As my students would say, that’s how I feel. I know plenty of others may be more or less sensitive about these issues, or have a different perspective altogether. (Even my husband and I found ourselves disagreeing with one another when we discussed it after my class’s conversation.)
Looking ahead to the next semester with my thoughtful but sensitive millennials, I found some insight in an unlikely place: a book called The Burning Word: A Christian Encounter with Jewish Midrash. Judith Kunst describes how observant Jews are taught to study the Bible, paired off into hevrutot, or study friends. Starting as young children,
They gather in the bet midrash, or study house, in a group of ten or twenty or a hundred to hunch in pairs over open Bibles, perhaps with the same partner they’ve had since youth. (The hevruta relationship is so important that the Israeli army takes pains to assign childhood hevrutot to serve in the same combat units.)
Students read the Torah portion aloud while “the other half of each pair listens intently … then jumps in with a response, thus commencing an intense, often hours-long session of questioning, answering, arguing—a robust, communal exploration of a text which, tradition holds, God commands them to interpret.”
This whole system embraces and relies on debate. Participants expect to disagree, but that doesn’t hinder the discussion—it furthers it. At times, study friends will make mistakes and follow faulty paths of interpretation.
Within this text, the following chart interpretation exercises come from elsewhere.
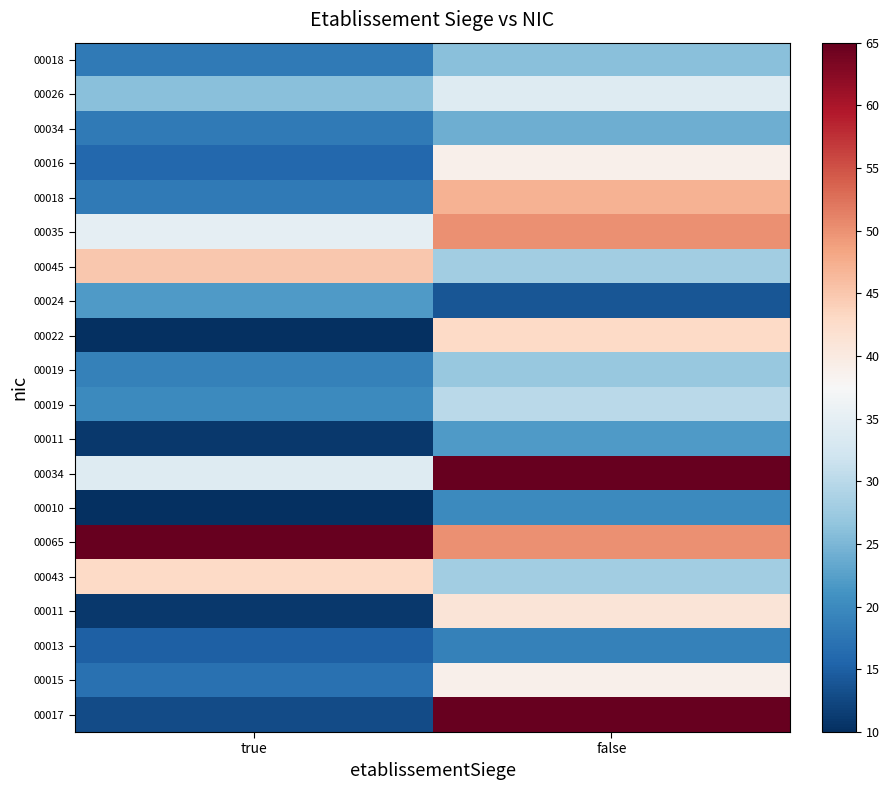

What is the difference between the highest and lowest values at false?

51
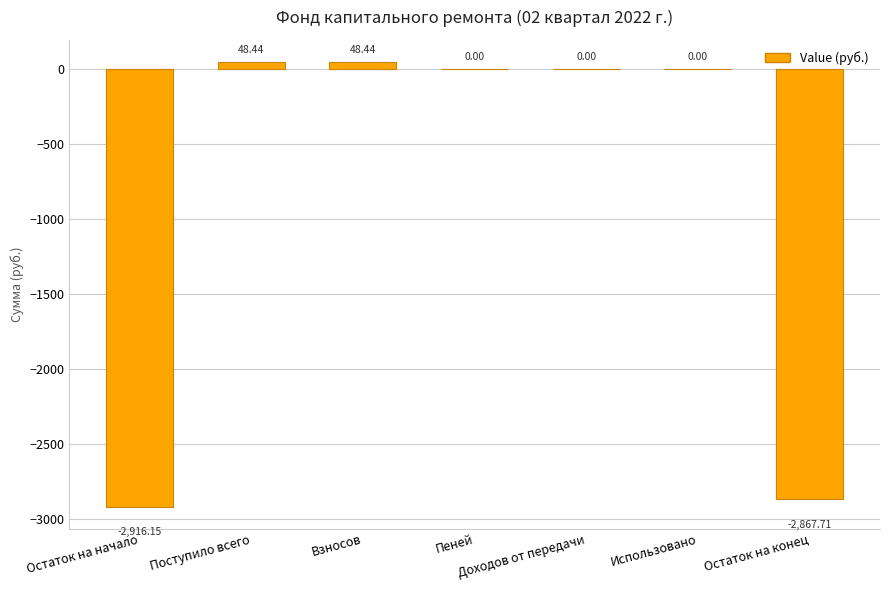

Which has a higher value, Использовано or Остаток на конец?

Использовано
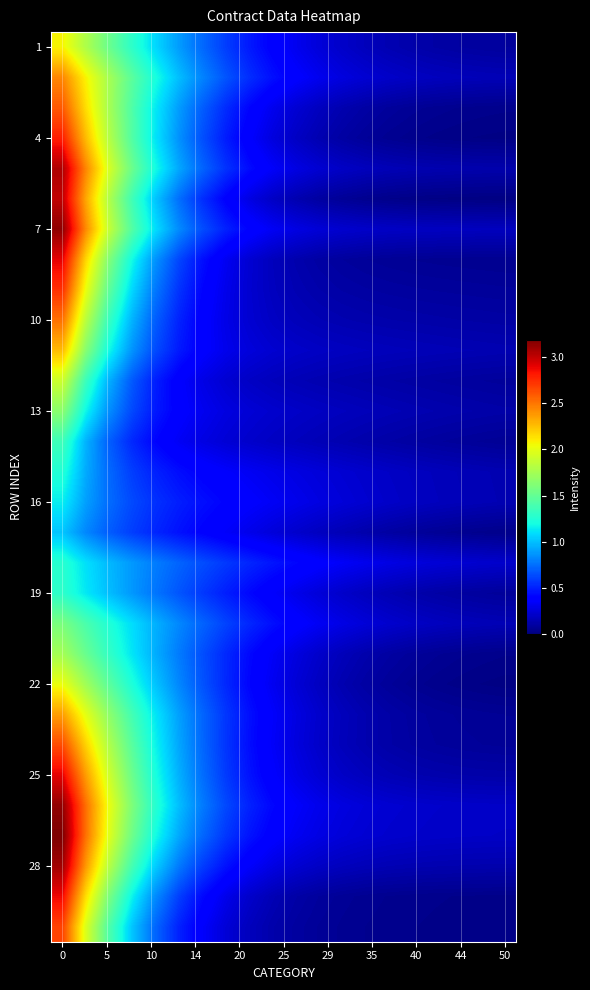

Count the number of categories in the chart.

20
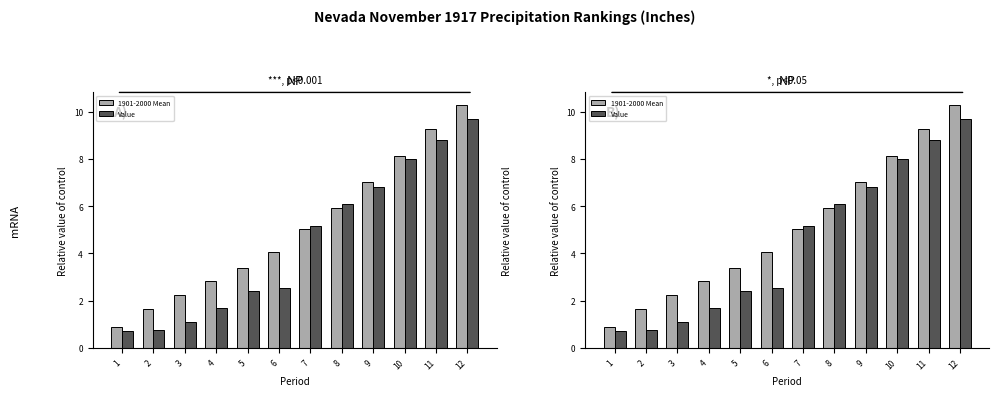

List the labels in order of Value value, largest first.

12, 11, 10, 9, 8, 7, 6, 5, 4, 3, 2, 1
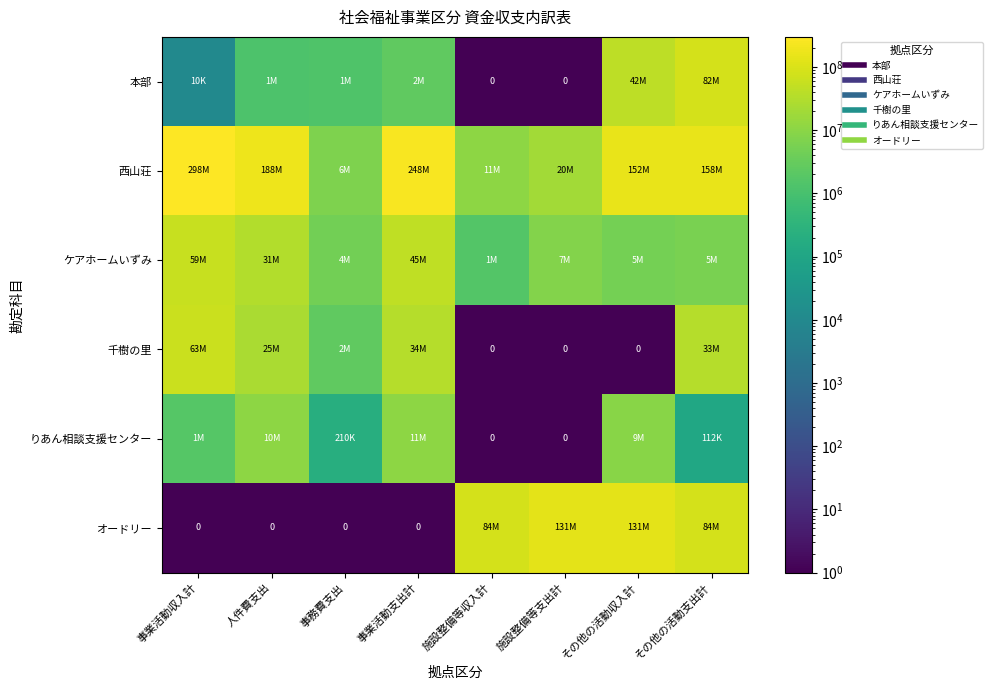

Between 事業活動支出計 and その他の活動収入計, which series saw the biggest shift?

オードリー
They might even say something offensive. But their discourse goes on because it happens in relationship.
These disagreements are always personal; they do not take place between disembodied strangers online (as ours often do), but with intimate friends. Study friends also make sure to position their debates within historical context as they use commentaries written by thinkers and theologians through the ages.
This is a high-stakes conversation, Kunst writes, “where not just the text on the table but also the multiple arguments over what it means are considered sacred, vital to the religious life of everyone in the room, of the entire community, and of the entire nation of Israel.” Rather than freeze in fear over making a mistake, for these devout Jews, “it may be more important to be in conversation with each other and get it ‘wrong’ than to get it ‘right’ but have the conversation stop.”
The example of hevrutot inspires me to imagine a healthy, stimulating environment for our students. Educators, parents, and churches alike desire to raise resilient young adults who can face setbacks, failures, disagreement, and being wrong without falling apart. In a pluralistic, free speech context, we hope for students who can wisely discern when to question, speak out, debate, or protest, and when to do more. We hope they’ll know when to graciously continue a conversation, and when it’s time to end it.
I feel like that might be a good step, but I’m open to debate.